About this task:
Find the line that contains "- .gitignore에 작성됨", then repeat it and each line after it to the end of the records, exactly.
(Data for processing Opens)
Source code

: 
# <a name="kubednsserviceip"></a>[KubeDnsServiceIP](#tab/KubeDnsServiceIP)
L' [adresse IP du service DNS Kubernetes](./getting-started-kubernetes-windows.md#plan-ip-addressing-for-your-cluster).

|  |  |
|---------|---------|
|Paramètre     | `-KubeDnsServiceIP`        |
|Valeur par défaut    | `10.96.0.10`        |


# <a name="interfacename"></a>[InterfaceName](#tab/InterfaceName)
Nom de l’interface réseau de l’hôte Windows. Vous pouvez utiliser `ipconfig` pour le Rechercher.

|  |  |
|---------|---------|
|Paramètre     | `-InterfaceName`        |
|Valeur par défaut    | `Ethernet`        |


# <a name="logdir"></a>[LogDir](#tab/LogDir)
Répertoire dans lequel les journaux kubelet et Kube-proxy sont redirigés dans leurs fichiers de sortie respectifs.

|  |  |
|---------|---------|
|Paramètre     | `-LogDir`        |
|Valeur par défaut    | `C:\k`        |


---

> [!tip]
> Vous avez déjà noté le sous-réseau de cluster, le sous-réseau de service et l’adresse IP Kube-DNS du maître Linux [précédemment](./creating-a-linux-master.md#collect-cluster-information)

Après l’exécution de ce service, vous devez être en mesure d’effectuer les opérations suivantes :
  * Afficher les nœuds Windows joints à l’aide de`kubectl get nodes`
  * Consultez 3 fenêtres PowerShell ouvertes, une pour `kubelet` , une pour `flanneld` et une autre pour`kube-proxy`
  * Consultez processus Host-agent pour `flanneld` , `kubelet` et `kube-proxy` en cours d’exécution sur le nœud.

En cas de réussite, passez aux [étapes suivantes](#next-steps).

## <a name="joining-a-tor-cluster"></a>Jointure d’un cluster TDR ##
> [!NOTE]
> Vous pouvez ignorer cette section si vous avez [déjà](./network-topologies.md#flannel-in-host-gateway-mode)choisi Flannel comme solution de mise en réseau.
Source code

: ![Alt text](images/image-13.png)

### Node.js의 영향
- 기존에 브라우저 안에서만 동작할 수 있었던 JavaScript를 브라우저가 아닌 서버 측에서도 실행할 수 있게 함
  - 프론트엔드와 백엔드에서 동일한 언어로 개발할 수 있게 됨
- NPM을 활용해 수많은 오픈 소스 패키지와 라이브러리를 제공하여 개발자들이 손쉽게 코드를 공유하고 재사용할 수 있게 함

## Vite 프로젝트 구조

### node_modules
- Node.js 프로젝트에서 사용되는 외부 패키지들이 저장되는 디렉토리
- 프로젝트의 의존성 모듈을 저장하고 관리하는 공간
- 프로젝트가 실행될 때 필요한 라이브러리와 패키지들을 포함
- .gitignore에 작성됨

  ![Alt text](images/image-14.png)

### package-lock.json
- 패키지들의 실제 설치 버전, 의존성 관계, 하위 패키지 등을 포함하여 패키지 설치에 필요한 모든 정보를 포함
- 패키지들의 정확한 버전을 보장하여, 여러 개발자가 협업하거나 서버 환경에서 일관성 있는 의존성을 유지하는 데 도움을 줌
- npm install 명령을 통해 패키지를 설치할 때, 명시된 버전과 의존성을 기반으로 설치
(Data for processing Closes)
Exercise answer:
- .gitignore에 작성됨

  ![Alt text](images/image-14.png)

### package-lock.json
- 패키지들의 실제 설치 버전, 의존성 관계, 하위 패키지 등을 포함하여 패키지 설치에 필요한 모든 정보를 포함
- 패키지들의 정확한 버전을 보장하여, 여러 개발자가 협업하거나 서버 환경에서 일관성 있는 의존성을 유지하는 데 도움을 줌
- npm install 명령을 통해 패키지를 설치할 때, 명시된 버전과 의존성을 기반으로 설치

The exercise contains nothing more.